— Begin PASSAGE —

The next time a brutal cold front locks in over the Mid-Atlantic and Midwest for several days, the electric grid serving 65 million people may not have enough power plants running to keep the lights on. That is the core warning now moving through federal regulatory channels after PJM Interconnection, the organization that coordinates the largest power grid in the United States, projected that its reserve margins could fall below mandatory reliability standards as soon as the 2027/2028 delivery year.
PJM’s territory stretches across all or part of Delaware, Illinois, Indiana, Kentucky, Maryland, Michigan, New Jersey, North Carolina, Ohio, Pennsylvania, Tennessee, Virginia, West Virginia, and the District of Columbia. The grid operator’s own planning data, reinforced by the North American Electric Reliability Corporation’s 2024 Long-Term Reliability Assessment, shows that demand is climbing faster than new firm generation is being built, while older coal and gas plants continue to retire. NERC categorized parts of PJM’s footprint as facing “elevated risk” of insufficient supply during peak conditions, a designation that has sharpened federal attention.
Federal regulators are treating this as a present-tense problem
Three recent actions at the Federal Energy Regulatory Commission signal that Washington views PJM’s tightening margins as urgent, not theoretical.
On February 19, 2026, FERC and NERC held a joint briefing on long-term reliability findings that placed PJM’s reserve-margin trajectory squarely on the federal agenda. The session confirmed that the supply-demand imbalance is being tracked at the highest levels of grid oversight, not just inside PJM’s market operations.
Separately, FERC Commissioner David Rosner filed a formal concurrence to an order accepting tariff revisions under docket ER26-455. Rosner drew a direct line between PJM’s recent capacity auction results and the flood of large-load interconnection requests, many of them from data center developers and industrial electrification projects, arguing that the mismatch between new demand and new supply has become a tangible near-term threat. PJM’s 2025/2026 Base Residual Auction had already cleared at record-high prices, a market signal that available generation is growing scarce relative to projected need.

— End PASSAGE —

### WORK INSTRUCTIONS
1. According to the article on the PJM power grid, how many people does the grid serve?
2. Extend the article on the PJM power grid, picking up after its final paragraph.

— Begin SOURCE DATA —

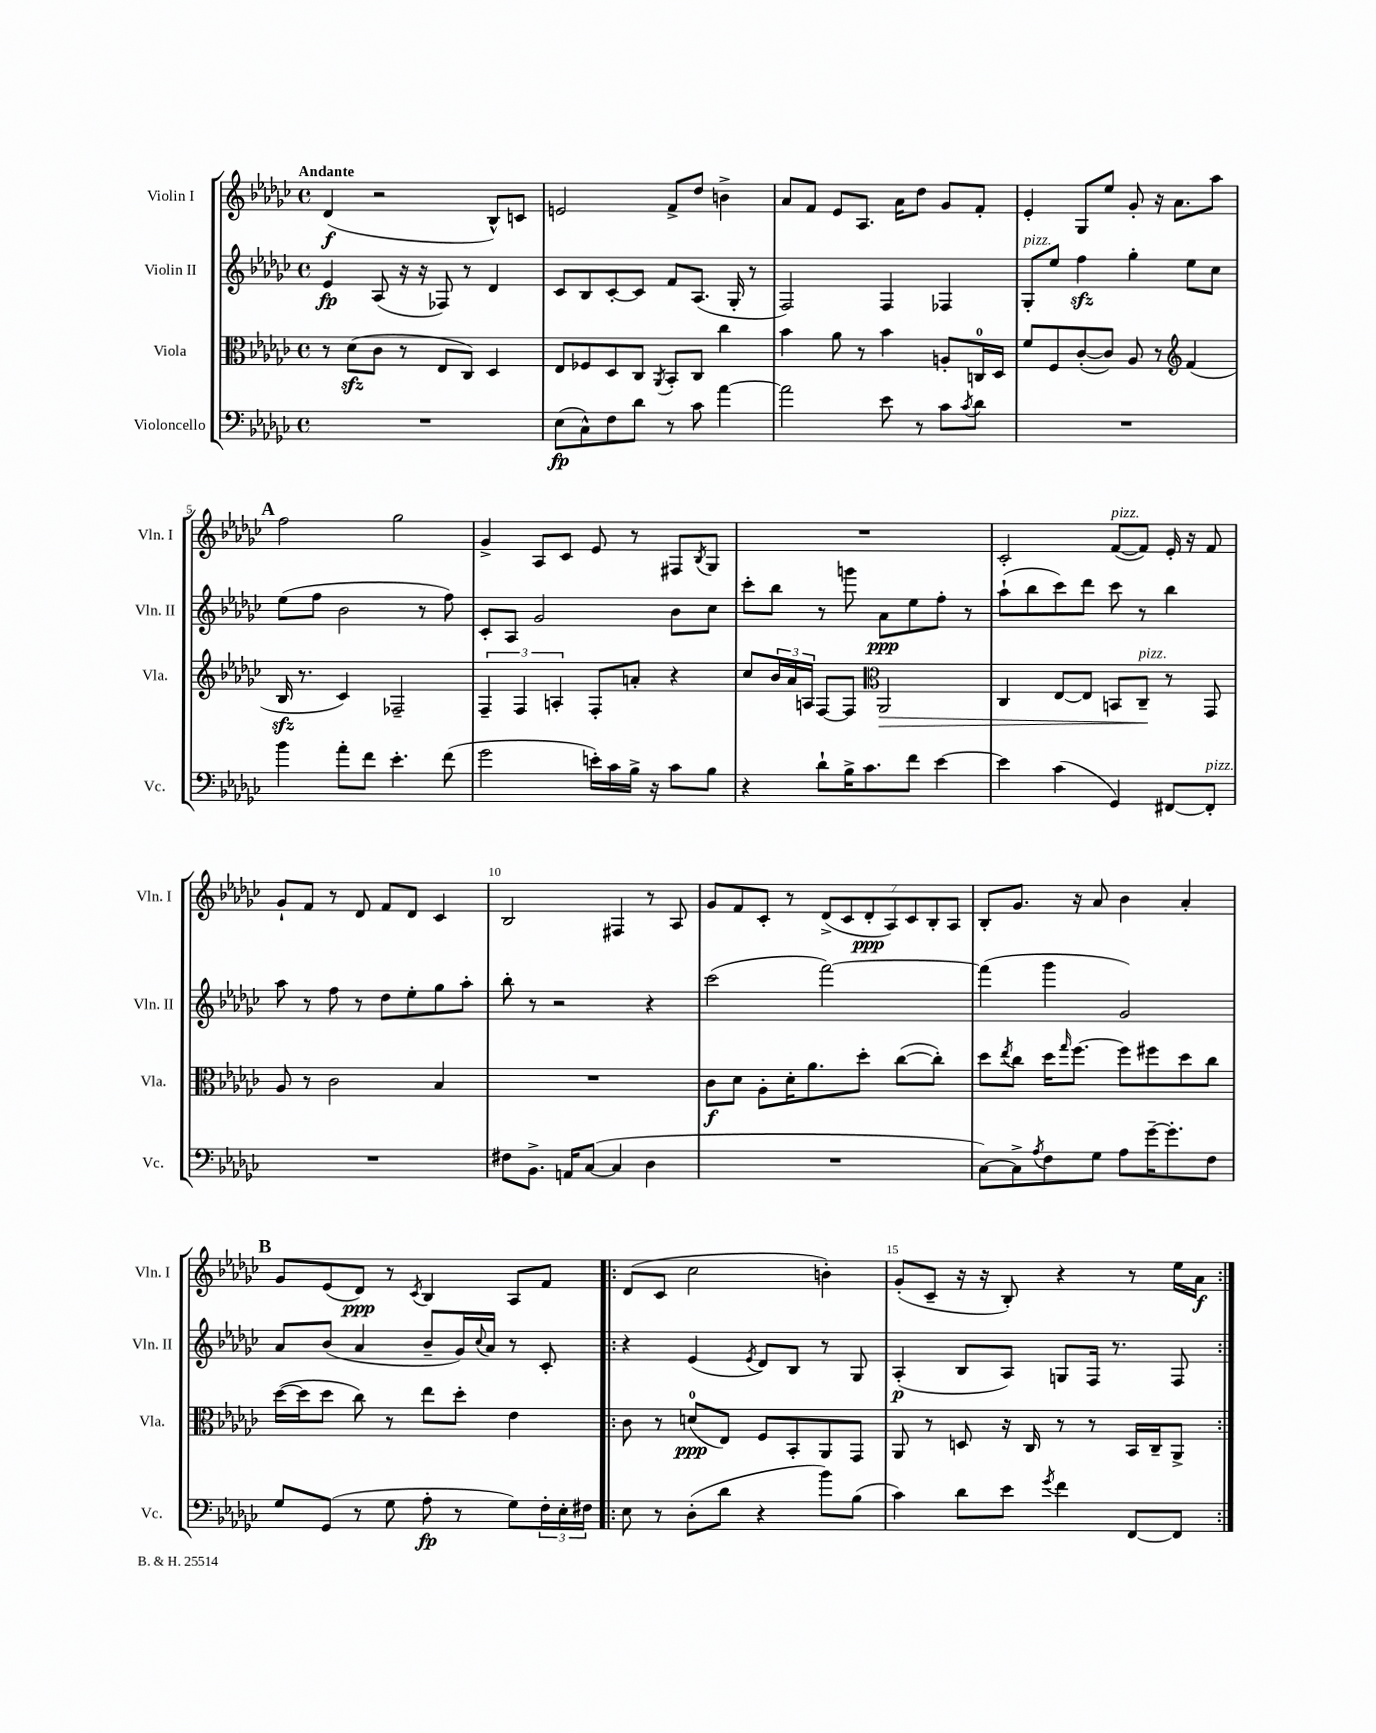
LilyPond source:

— End SOURCE DATA —

### RESPONSES IN ORDER
1. About 65 million people.

2.
Third, the institutional memory of what happens when winter stress meets an unprepared grid is well documented. FERC’s final report on the February 2021 freeze established that extreme cold triggers cascading outages when generating plants lack proper winterization and when natural gas pipelines and power plants fail to coordinate fuel delivery. That disaster left millions without heat in Texas and neighboring states for days.
Winter Storm Elliott showed PJM is not immune
The 2021 freeze hit hardest in the South and Central U.S., but PJM’s own stress test came less than two years later. During Winter Storm Elliott on December 23-24, 2022, temperatures plunged across PJM’s footprint and roughly 46,000 megawatts of generation, nearly a quarter of the fleet, experienced forced outages or significant output reductions. PJM narrowly avoided rolling blackouts by issuing emergency alerts and leaning on demand response. A joint FERC-NERC inquiry into Elliott found many of the same failures identified after the 2021 freeze: generators that had not been adequately weatherized, fuel supply disruptions, and communication breakdowns between gas pipelines and power plants.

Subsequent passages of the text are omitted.